Advanced searching
Many, if not most, UKeiG training sessions have to do with searching: new techniques, new technologies, and so on.
O'Reilly Radar (blog) reports:
Information Week reports: "In a research paper [pdf] presented last week at interactive television conference Euro ITV in Athens, Greece, Google researchers Michele Covell and Shumeet Baluja propose using ambient-audio identification technology to capture TV sound with a laptop PC to identify the show that is the source of the sound and to use that information to immediately return personalized Internet content to the PC. 'We showed how to sample the ambient sound emitted from a TV and automatically determine what is being watched from a small signature of the sound—all with complete privacy and minuscule effort,' Covell and Baluja write on the Google Research Blog. 'The system could keep up with users while they channel surf, presenting them with a real-time forum about a live political debate one minute and an ad-hoc chat room for a sporting event in the next.'"I think it was at the 2005 AGM day that we heard about new search techniques for finding images. Now sound searching is possible! As O'Reilly Radar says, what is "most interesting about this technology is not its current intended use, but all its possible unintended uses!"
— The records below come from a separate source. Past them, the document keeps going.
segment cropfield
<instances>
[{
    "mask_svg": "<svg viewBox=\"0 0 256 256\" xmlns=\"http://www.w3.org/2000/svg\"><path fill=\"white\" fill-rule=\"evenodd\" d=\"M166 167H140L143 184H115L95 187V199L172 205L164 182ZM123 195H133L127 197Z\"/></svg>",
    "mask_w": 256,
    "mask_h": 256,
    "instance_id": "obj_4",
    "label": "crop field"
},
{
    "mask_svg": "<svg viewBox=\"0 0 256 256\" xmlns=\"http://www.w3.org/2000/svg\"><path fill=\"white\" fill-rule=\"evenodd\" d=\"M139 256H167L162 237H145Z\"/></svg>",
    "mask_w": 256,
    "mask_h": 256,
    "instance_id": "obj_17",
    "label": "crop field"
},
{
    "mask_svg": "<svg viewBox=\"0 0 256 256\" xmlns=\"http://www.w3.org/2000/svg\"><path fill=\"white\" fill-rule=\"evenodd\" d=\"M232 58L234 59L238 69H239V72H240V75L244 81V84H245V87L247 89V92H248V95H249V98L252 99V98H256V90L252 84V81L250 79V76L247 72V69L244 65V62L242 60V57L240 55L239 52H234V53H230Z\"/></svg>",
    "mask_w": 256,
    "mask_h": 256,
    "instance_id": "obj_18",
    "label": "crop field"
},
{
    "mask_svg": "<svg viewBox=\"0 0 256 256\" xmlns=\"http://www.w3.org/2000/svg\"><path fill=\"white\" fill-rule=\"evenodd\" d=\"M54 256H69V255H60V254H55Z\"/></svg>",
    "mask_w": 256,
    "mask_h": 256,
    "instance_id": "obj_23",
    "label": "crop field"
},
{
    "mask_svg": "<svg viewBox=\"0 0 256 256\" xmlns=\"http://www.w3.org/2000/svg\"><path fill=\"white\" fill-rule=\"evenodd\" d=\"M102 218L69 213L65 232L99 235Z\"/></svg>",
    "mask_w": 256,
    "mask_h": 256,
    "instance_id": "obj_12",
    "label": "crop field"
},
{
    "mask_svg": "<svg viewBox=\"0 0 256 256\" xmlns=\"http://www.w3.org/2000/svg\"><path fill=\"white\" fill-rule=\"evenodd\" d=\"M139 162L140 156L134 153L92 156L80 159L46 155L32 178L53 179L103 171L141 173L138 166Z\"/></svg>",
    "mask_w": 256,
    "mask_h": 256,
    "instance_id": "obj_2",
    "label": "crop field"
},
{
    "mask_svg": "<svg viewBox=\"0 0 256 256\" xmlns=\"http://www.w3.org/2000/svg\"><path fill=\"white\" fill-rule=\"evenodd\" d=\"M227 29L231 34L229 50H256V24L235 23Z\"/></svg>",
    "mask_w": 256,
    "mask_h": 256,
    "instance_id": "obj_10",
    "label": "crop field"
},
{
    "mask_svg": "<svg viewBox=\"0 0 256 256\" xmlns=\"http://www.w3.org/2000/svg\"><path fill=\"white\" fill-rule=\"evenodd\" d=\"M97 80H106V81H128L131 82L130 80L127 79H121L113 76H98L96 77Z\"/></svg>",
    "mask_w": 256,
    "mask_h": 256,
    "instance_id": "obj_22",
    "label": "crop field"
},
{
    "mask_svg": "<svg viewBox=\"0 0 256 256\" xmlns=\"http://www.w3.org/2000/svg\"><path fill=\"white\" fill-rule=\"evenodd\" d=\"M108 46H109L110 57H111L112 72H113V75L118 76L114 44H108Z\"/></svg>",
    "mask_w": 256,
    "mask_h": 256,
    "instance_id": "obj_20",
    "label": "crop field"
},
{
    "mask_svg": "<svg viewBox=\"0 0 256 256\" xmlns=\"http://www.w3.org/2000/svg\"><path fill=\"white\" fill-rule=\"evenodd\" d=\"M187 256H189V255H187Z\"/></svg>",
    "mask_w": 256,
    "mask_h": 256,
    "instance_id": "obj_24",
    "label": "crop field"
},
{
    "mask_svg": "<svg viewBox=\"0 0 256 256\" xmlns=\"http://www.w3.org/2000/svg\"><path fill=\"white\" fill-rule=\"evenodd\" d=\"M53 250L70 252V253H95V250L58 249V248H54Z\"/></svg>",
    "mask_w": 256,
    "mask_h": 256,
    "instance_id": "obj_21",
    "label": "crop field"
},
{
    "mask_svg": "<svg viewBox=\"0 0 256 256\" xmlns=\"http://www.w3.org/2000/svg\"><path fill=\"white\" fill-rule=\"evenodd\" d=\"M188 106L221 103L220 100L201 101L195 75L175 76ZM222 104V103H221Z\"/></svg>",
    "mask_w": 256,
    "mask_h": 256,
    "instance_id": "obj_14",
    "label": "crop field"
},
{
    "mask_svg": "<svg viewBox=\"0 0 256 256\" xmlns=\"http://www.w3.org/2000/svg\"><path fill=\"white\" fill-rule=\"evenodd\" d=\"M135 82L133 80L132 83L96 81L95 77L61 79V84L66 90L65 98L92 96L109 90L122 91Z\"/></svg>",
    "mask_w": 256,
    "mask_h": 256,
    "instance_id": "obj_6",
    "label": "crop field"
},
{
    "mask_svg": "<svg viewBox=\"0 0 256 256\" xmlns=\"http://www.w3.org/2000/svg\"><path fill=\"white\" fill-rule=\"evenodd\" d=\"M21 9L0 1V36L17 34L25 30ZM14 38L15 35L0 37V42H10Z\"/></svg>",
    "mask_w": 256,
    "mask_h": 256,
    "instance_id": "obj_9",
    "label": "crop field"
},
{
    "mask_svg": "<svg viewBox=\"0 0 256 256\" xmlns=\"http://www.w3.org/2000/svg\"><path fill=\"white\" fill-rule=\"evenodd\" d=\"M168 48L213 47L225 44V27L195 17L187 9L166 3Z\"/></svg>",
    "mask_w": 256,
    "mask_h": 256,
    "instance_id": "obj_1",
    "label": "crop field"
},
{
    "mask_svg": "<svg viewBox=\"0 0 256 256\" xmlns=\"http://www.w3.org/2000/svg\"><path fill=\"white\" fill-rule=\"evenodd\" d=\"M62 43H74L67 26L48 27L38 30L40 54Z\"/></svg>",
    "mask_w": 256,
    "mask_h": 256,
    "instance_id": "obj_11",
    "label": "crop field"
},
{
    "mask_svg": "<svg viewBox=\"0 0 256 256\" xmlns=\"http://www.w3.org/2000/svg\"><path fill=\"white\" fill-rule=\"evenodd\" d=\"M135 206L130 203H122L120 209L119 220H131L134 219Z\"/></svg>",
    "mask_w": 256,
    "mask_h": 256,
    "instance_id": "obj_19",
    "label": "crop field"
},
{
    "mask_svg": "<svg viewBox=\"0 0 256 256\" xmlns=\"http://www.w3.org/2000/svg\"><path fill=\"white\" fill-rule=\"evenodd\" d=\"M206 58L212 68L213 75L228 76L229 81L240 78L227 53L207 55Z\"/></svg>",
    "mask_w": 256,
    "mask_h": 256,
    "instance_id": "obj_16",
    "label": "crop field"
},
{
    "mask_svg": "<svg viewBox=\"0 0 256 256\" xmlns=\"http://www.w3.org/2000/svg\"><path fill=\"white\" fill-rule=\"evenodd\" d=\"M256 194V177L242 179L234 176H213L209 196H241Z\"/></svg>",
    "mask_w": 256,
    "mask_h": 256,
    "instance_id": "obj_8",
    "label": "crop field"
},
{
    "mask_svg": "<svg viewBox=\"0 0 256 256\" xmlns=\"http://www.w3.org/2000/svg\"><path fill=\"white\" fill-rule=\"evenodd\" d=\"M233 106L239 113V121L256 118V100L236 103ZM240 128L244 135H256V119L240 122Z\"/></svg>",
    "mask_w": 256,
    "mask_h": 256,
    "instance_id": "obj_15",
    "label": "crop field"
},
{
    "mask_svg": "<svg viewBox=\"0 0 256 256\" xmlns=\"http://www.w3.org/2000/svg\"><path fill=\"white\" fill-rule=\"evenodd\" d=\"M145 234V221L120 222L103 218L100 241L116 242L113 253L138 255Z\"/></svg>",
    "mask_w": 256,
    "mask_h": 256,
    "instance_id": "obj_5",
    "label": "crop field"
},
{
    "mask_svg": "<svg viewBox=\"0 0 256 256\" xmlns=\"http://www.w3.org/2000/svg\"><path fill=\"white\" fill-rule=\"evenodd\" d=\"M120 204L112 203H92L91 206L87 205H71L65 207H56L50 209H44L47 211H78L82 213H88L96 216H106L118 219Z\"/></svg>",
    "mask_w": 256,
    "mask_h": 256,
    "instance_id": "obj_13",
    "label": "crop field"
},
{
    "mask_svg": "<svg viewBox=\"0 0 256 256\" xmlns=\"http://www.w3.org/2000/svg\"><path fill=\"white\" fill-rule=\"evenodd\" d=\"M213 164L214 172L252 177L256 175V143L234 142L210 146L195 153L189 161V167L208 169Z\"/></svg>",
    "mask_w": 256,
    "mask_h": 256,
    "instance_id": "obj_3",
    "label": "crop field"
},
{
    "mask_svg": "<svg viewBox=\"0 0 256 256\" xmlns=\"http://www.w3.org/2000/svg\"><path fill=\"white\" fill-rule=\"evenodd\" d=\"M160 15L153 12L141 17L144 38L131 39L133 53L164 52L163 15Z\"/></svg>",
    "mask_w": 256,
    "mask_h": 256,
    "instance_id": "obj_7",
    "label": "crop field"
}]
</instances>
Who knows what you will hear about at the 2006 AGM day!

1 Comments:
This sounds like the same technology that Shazam uses to allow people in clubs and bars to call a number and the system "listens" to the music that is playing and then texts them back with the artist and title of it.
With the increasing integration of multimedia equipment in the home, and the increasing saturation of digital tv (which transmits authoritative, electronic information about what one is watching) this development, while interesting and even exciting to the geek within me, seems a bit gimmicky and unnecessary.